- Exercise aim:
Every line of the material that mentions the word "borrow" should be copied out.

Segment Open

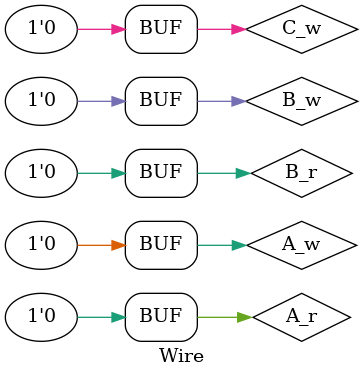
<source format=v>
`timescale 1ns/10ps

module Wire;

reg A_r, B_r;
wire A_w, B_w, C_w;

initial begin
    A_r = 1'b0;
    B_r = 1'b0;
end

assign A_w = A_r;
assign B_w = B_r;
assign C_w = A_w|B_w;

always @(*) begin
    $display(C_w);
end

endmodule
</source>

Segment Closed
Segment Open

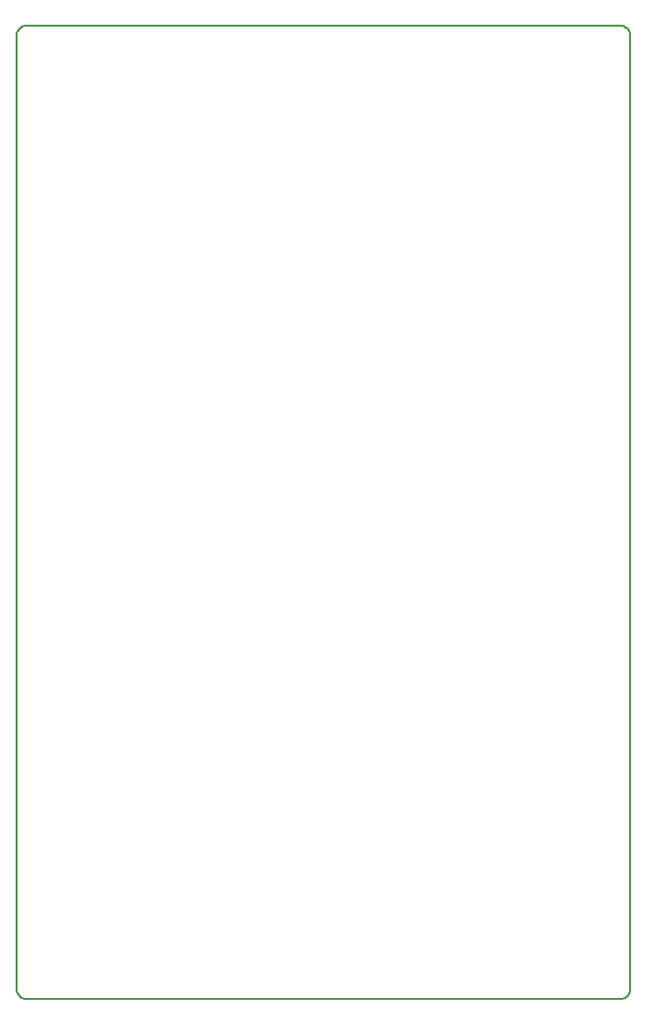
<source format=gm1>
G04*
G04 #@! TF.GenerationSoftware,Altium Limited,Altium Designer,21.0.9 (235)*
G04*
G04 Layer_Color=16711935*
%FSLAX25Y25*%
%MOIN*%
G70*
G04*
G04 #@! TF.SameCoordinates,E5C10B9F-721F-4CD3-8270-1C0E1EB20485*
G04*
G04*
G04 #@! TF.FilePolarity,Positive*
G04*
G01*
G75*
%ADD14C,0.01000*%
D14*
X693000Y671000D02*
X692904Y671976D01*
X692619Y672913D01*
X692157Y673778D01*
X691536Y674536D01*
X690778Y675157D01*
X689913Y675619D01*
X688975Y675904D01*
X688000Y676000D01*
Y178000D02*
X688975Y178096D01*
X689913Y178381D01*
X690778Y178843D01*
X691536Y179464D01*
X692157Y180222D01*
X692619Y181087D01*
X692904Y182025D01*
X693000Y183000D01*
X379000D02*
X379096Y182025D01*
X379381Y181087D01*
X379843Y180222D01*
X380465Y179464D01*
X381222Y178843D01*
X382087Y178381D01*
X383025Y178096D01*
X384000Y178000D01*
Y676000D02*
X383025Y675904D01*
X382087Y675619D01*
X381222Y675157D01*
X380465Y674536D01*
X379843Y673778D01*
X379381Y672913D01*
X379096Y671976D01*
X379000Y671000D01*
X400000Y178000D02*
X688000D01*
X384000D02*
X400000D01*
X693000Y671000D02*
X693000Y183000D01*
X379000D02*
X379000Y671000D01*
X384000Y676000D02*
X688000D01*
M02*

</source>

Segment Closed
Segment Open

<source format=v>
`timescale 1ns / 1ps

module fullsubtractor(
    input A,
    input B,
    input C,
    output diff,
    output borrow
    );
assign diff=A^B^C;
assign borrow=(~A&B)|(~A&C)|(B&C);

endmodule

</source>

Segment Closed

- Your solution:
    output borrow
assign borrow=(~A&B)|(~A&C)|(B&C);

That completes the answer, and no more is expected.